Gaining visibility on websites such as Kayak, Expedia, and the largest travel website with over 570 million reviews and opinions across the globe, TripAdvisor, is a core component to any hotelier’s distribution strategy. Therefore, when TripAdvisor comes out with a new product, the industry is abuzz trying to understand implementation and determine if it’s a good fit for their property. Following the recent announcement of TripAdvisor’s new ad format called Sponsored Placements, we have outlined some of the top questions hoteliers may have and some tips for implementing this new offering.
First, What Are Sponsored Placements?
Sponsored Placements are sponsored listings that appear on top of the hotel search results when users search hotels in a destination. They appear on both the desktop and mobile sites, in theory providing additional exposure to the property.
Sponsored Placements offer advertisers:
- Top Placement –Sponsored Placements sit on top of search results, allowing hotels to get premium exposure.
- Highly Qualified – Since Sponsored Placements appear in search results, they will drive the right travelers to the property just as they’re making booking decisions.
- No Risk – Advertisers only pay for clicks and can cancel the campaign at any time.
- Easy to Use – Campaigns can be set up in minutes.
On a destination results page (i.e., New York, Mexico City, Tokyo, etc.), a Sponsored Placement ad gives the hotel advertiser first position in the search results, with a clear label of “Sponsored” in order to distinguish it. With an ad budget as low as $6.00 a day, any qualifying hotel can take advantage of Sponsored Placements and appear at the top of this results page.
Who Can, and Should Be, Participating in TripAdvisor Sponsored Placements?
With Sponsored Placements, TripAdvisor is giving hotels the opportunity to pay to be the top placement above Traveler Ranked, Best Value, and Distance results.
Sponsored Placements are currently available to properties that:
- Have claimed their listing on TripAdvisor
- Have a live Business Advantage subscription, and
- Share their live rates and availability on TripAdvisor (either directly through a Metasearch campaign, with Instant Booking or via OTA partners).
Are There Any Concerns Associated with Sponsored Placements?
From a cost perspective, it is important to know that all clicks count, as this is billed on a cost-per-click basis (CPC). This means that the property will incur costs even if users click outside of the actual Sponsored Placement listing. According to TripAdvisor, “A click is counted anytime a traveler clicks on your Sponsored Placement and is directed to another page, putting them one step closer to booking with you. For example, if a user saw your Sponsored Placement and then clicked your property’s name, photo, review count, or deal link, they would be taken to another page, so these would all be counted as clicks. A click on any of these pages will lead the user to the hotel’s property page. However, if the user clicks the heart shaped “save” icon, this would not be considered a click since he/she would be kept on the same page.”
The Stamford La Quinta Sponsored Placement, shown below, was a corporate, brand-driven effort that is most likely cost prohibitive for smaller hotel groups and individual properties. One of the biggest benefits of this program for branded properties such as the Stamford property below, is that they are almost always in parity due to the strict contracts many branded giants have with OTAs.
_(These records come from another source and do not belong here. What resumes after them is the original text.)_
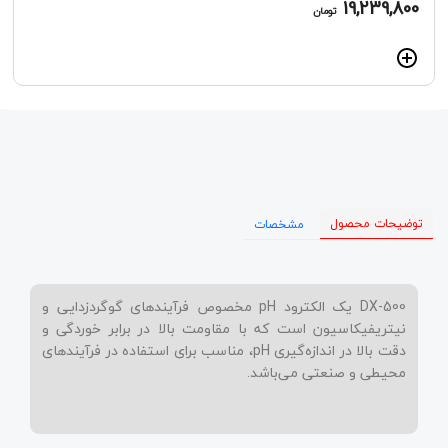
19,239,800
تومان
توضیحات محصول
مشخصات
DX-500 یک الکترود pH مخصوص فرآیندهای گوگردزدایی و
نیتریفیکاسیون است که با مقاومت بالا در برابر خوردگی و
دقت بالا در اندازه‌گیری pH، مناسب برای استفاده در فرآیندهای
محیطی و صنعتی می‌باشد.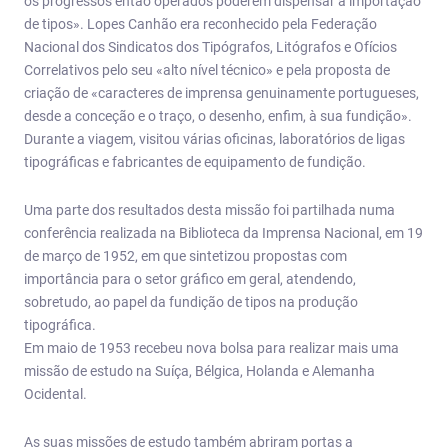
os progressos então operados poderem dispensar a importação
de tipos». Lopes Canhão era reconhecido pela Federação
Nacional dos Sindicatos dos Tipógrafos, Litógrafos e Ofícios
Correlativos pelo seu «alto nível técnico» e pela proposta de
criação de «caracteres de imprensa genuinamente portugueses,
desde a conceção e o traço, o desenho, enfim, à sua fundição».
Durante a viagem, visitou várias oficinas, laboratórios de ligas
tipográficas e fabricantes de equipamento de fundição.
Uma parte dos resultados desta missão foi partilhada numa
conferência realizada na Biblioteca da Imprensa Nacional, em 19
de março de 1952, em que sintetizou propostas com
importância para o setor gráfico em geral, atendendo,
sobretudo, ao papel da fundição de tipos na produção
tipográfica.
Em maio de 1953 recebeu nova bolsa para realizar mais uma
missão de estudo na Suíça, Bélgica, Holanda e Alemanha
Ocidental.
As suas missões de estudo também abriram portas a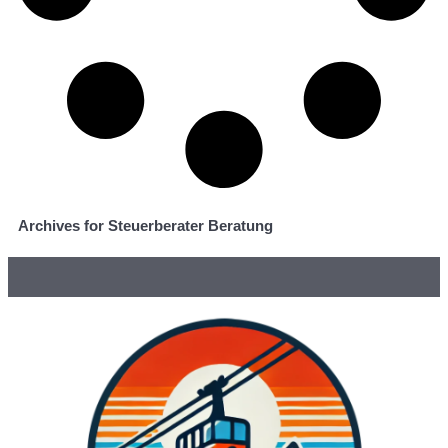
Archives for Steuerberater Beratung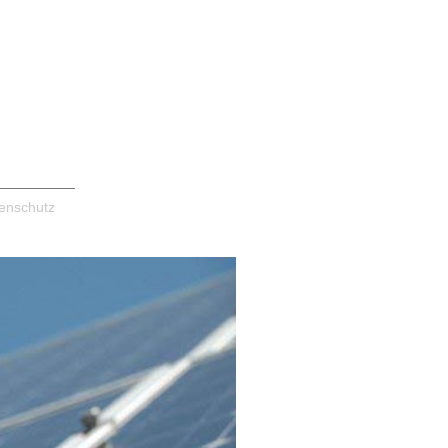
enschutz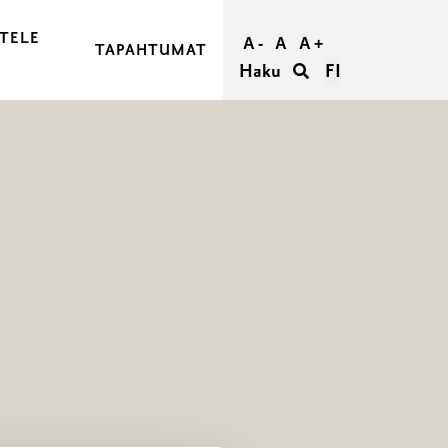
TELE
A -
A
A +
TAPAHTUMAT
Haku
FI
JA OSTA MATKASI
RAASEPORIIN
RAASEPORISSA
IETÄÄ
TÖMYYS RAASEPORISSA
ORI RYHMILLE
UMATTOMAT HÄÄT RAASEPORISSA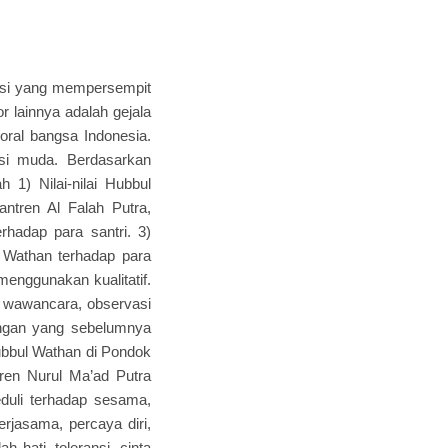
isasi yang mempersempit
r lainnya adalah gejala
oral bangsa Indonesia.
asi muda. Berdasarkan
 1) Nilai-nilai Hubbul
ntren Al Falah Putra,
hadap para santri. 3)
 Wathan terhadap para
 menggunakan kualitatif.
n wawancara, observasi
pangan yang sebelumnya
 Hubbul Wathan di Pondok
ren Nurul Ma’ad Putra
eduli terhadap sesama,
erjasama, percaya diri,
 hati, toleransi, cinta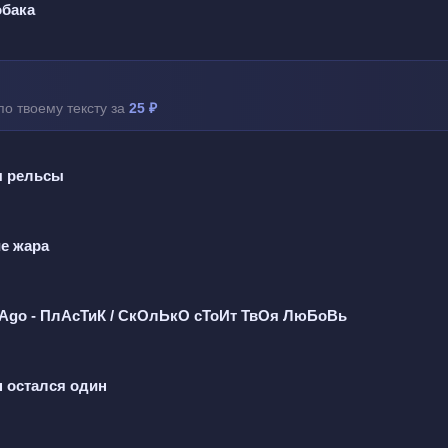
обака
е ладим?
бы быть рядом со мной
по твоему тексту за
25 ₽
все ощущали зависть
 а как тебе одной?
ы рельсы
на кухне с пустым бокалом
ки туши на столик упали
ие жара
ерялась, хотела получить внимания
раньше так ты не писала
Ago - ПлАсТиК / СкОлЬкО сТоИт ТвОя ЛюБоВь
н остался один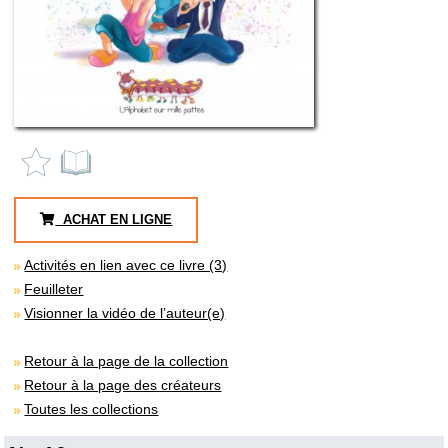
ACHAT EN LIGNE
Activités en lien avec ce livre (3)
Feuilleter
Visionner la vidéo de l’auteur(e)
Retour à la page de la collection
Retour à la page des créateurs
Toutes les collections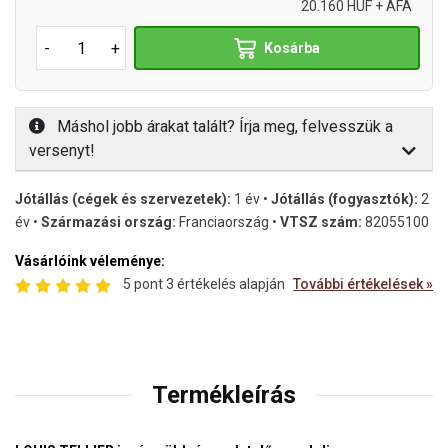
20.160 HUF + ÁFA
-
+
Kosárba
Máshol jobb árakat talált? Írja meg, felvesszük a
versenyt!
Jótállás (cégek és szervezetek):
1 év •
Jótállás (fogyasztók):
2
év •
Származási ország:
Franciaország •
VTSZ szám:
82055100
Vásárlóink véleménye:
5 pont 3 értékelés alapján
További értékelések »
Termékleírás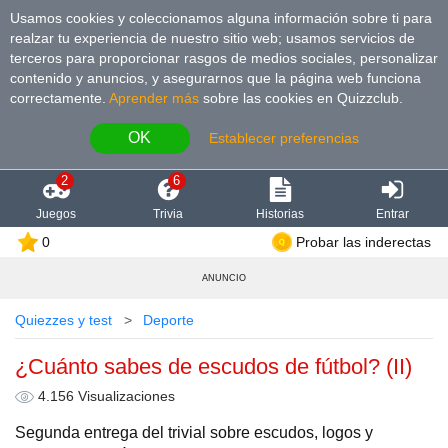
Usamos cookies y coleccionamos alguna información sobre ti para
realzar tu experiencia de nuestro sitio web; usamos servicios de
terceros para proporcionar rasgos de medios sociales, personalizar
contenido y anuncios, y asegurarnos que la página web funciona
correctamente.
Aprender más
sobre las cookies en Quizzclub.
OK
Establecer preferencias
2
6
Juegos
Trivia
Historias
Entrar
0
Probar las inderectas
ANUNCIO
Quiezzes y test
Deporte
¿Cuánto sabes de escudos de fútbol? (II)
4.156 Visualizaciones
Segunda entrega del trivial sobre escudos, logos y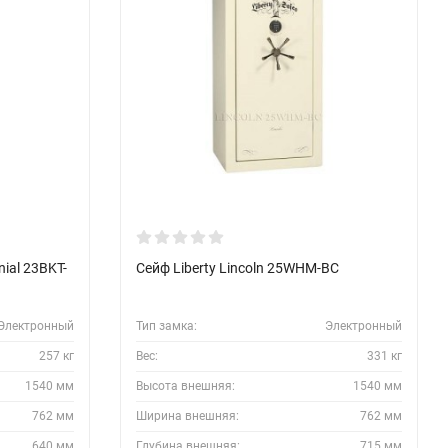
ial 23BKT-
Сейф Liberty Lincoln 25WHM-BC
Электронный
Тип замка:
Электронный
257 кг
Вес:
331 кг
1540 мм
Высота внешняя:
1540 мм
762 мм
Ширина внешняя:
762 мм
640 мм
Глубина внешняя:
715 мм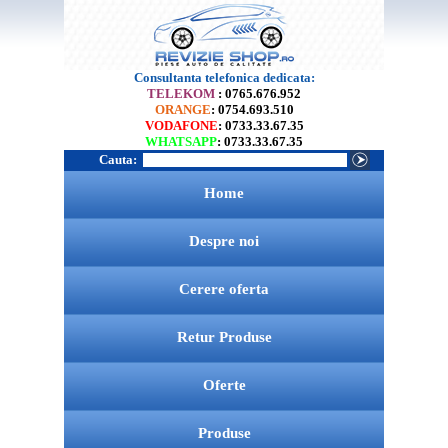
Consultanta telefonica dedicata:
TELEKOM
: 0765.676.952
ORANGE
: 0754.693.510
VODAFONE
: 0733.33.67.35
WHATSAPP
: 0733.33.67.35
Cauta:
Home
Despre noi
Cerere oferta
Retur Produse
Oferte
Produse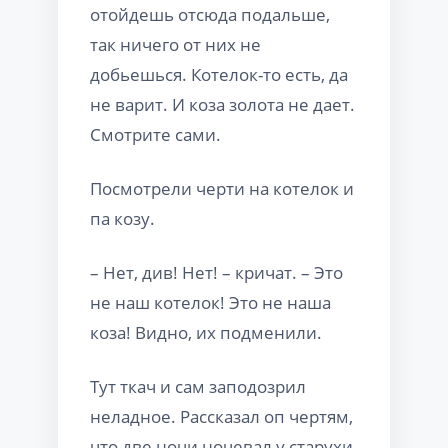
отойдешь отсюда подальше,
так ничего от них не
добьешься. Котелок-то есть, да
не варит. И коза золота не дает.
Смотрите сами.
Посмотрели черти на котелок и
па козу.
– Нет, див! Нет! – кричат. – Это
не наш котелок! Это не наша
коза! Видно, их подменили.
Тут ткач и сам заподозрил
неладное. Рассказал оп чертям,
что две ночи ночевал у старухи.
The Sponsored Placement below lists the rate in parity and the view deal button goes directly to the hotel’s landing page for the elevated chance of a direct booking. As we explored further, looking at New York, Boston, and London, the outcome for these hoteliers were not as favorable.
From the randomly selected examples shown below of an independent brand in New York City, Boston, and London, each hotel with the best of intentions is losing the direct customer in the Sponsored Placement.
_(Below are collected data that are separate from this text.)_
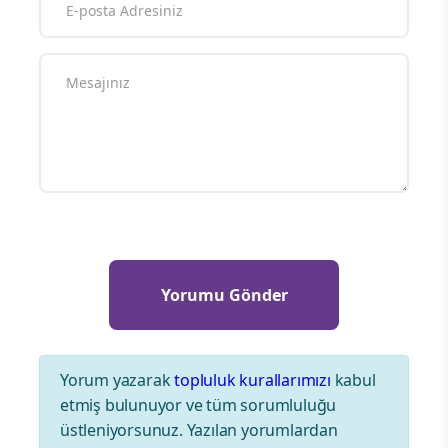
Yorum yazarak
topluluk kurallarımızı
kabul
etmiş bulunuyor ve tüm sorumluluğu
üstleniyorsunuz. Yazılan yorumlardan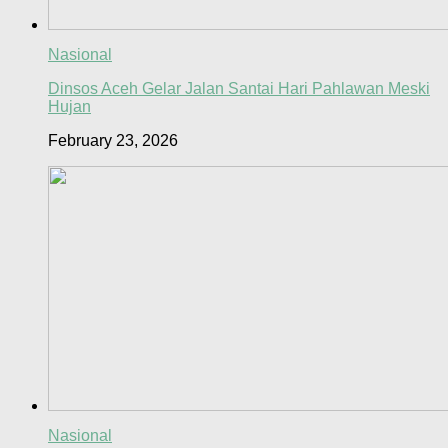
Nasional
Dinsos Aceh Gelar Jalan Santai Hari Pahlawan Meski
Hujan
February 23, 2026
Nasional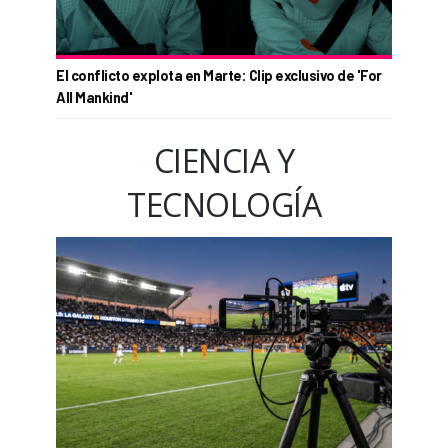
El conflicto explota en Marte: Clip exclusivo de 'For
All Mankind'
CIENCIA Y
TECNOLOGÍA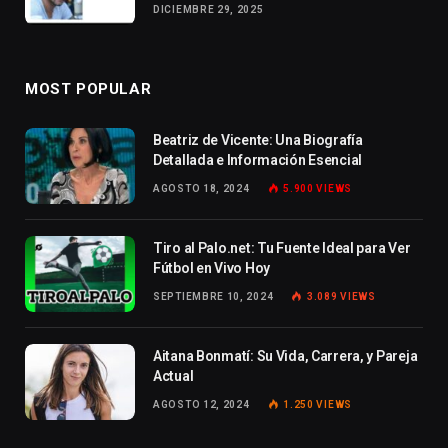
DICIEMBRE 29, 2025
MOST POPULAR
Beatriz de Vicente: Una Biografía
Detallada e Información Esencial
AGOSTO 18, 2024
5.900
VIEWS
Tiro al Palo.net: Tu Fuente Ideal para Ver
Fútbol en Vivo Hoy
SEPTIEMBRE 10, 2024
3.089
VIEWS
Aitana Bonmatí: Su Vida, Carrera, y Pareja
Actual
AGOSTO 12, 2024
1.250
VIEWS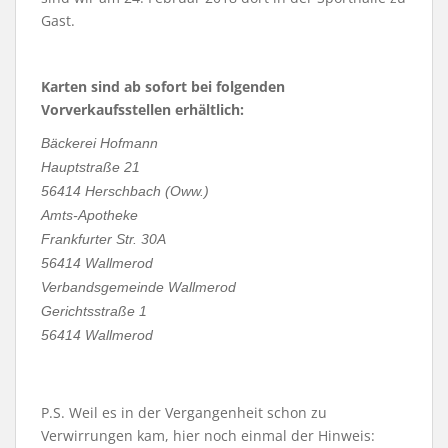
Gast.
Karten sind ab sofort bei folgenden
Vorverkaufsstellen erhältlich:
Bäckerei Hofmann
Hauptstraße 21
56414 Herschbach (Oww.)
Amts-Apotheke
Frankfurter Str. 30A
56414 Wallmerod
Verbandsgemeinde Wallmerod
Gerichtsstraße 1
56414 Wallmerod
P.S. Weil es in der Vergangenheit schon zu
Verwirrungen kam, hier noch einmal der Hinweis: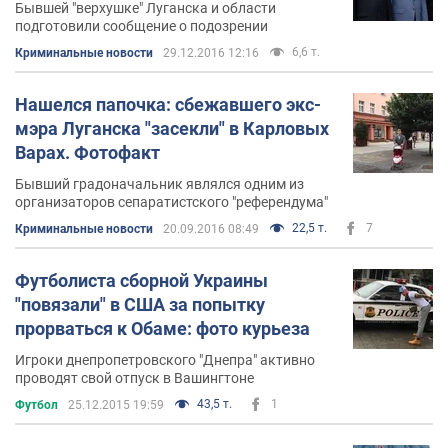
Бывшей "верхушке" Луганска и области
подготовили сообщение о подозрении
6,6 т.
Криминальные новости
29.12.2016 12:16
Нашелся папочка: сбежавшего экс-
мэра Луганска "засекли" в Карловых
Варах. Фотофакт
Бывший градоначальник являлся одним из
организаторов сепаратистского "референдума"
22,5 т.
7
Криминальные новости
20.09.2016 08:49
Футболиста сборной Украины
"повязали" в США за попытку
прорваться к Обаме: фото курьеза
Игроки днепропетровского "Днепра" активно
проводят свой отпуск в Вашингтоне
43,5 т.
1
Футбол
25.12.2015 19:59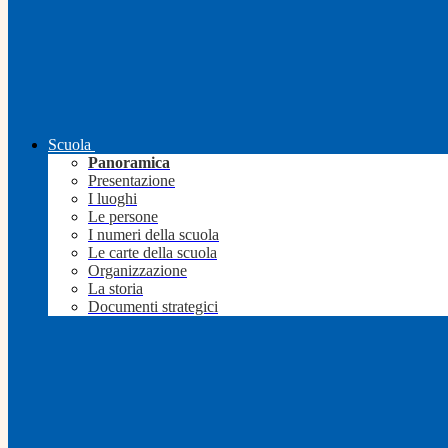
Scuola
Panoramica
Presentazione
I luoghi
Le persone
I numeri della scuola
Le carte della scuola
Organizzazione
La storia
Documenti strategici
In case 1 the OTA is showing a lower rate than the official site, yet the hotel’s intent of Sponsored Placement is to get higher exposure for direct bookings. The hotel may be facing a need period and turned to the new ad format for a quick win, yet there’s a break in parity with the OTA showing a lower rate.
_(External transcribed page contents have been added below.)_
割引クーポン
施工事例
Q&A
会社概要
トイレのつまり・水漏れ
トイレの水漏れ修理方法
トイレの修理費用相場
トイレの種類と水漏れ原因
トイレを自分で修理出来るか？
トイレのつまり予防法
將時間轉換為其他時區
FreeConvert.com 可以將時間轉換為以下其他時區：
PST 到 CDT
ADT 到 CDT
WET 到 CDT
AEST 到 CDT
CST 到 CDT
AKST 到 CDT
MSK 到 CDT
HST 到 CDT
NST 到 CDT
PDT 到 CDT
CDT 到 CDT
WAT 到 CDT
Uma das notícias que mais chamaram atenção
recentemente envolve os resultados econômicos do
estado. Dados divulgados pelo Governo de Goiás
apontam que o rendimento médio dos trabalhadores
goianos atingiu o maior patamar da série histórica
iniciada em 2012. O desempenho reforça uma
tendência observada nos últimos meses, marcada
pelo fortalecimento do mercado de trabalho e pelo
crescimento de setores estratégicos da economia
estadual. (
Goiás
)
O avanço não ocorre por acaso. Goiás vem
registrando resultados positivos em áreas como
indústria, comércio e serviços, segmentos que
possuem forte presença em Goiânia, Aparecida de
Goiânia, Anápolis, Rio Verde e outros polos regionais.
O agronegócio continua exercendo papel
In case 2 the hotel participates in the Sponsored Placement but there is no visible metaseach listing available. When we dug further there was no metasearch listing at all, which is not recommended as the hotel is making it easier for users to book through an OTA.
In case 3 this London property faces the same outcome as the New York City Sponsored Placement. Either the property is unable to maintain rate parity suffering from a connectivity issue or just bad rate management, or equally likely some bad behaviors by wholesalers undercutting with a net rate to win the business.
What Should Hoteliers Do Now?
Like any new initiative, its always worth trying to see if it works for a specific property and it’s audience. However, unless eligible independent hotels have strict rate parity guidelines, they should reconsider their strategy before looking to move forward with TripAdvisor Sponsored Placements.
For those hotels that do qualify to participate, hoteliers should watch closely to see the case studies that get released from the participants. By running Sponsored Placements, there is a paid Sponsored Placement (CPC), most likely followed by a paid Metasearch listing (CPC) or the paid Instant Booking inclusion (CPA/OTA commission), plus the cost of the overall Business Advantage. The compounded costs have the potential to leave little opportunity to achieve a positive blended ROAS amongst the TripAdvisor initiatives.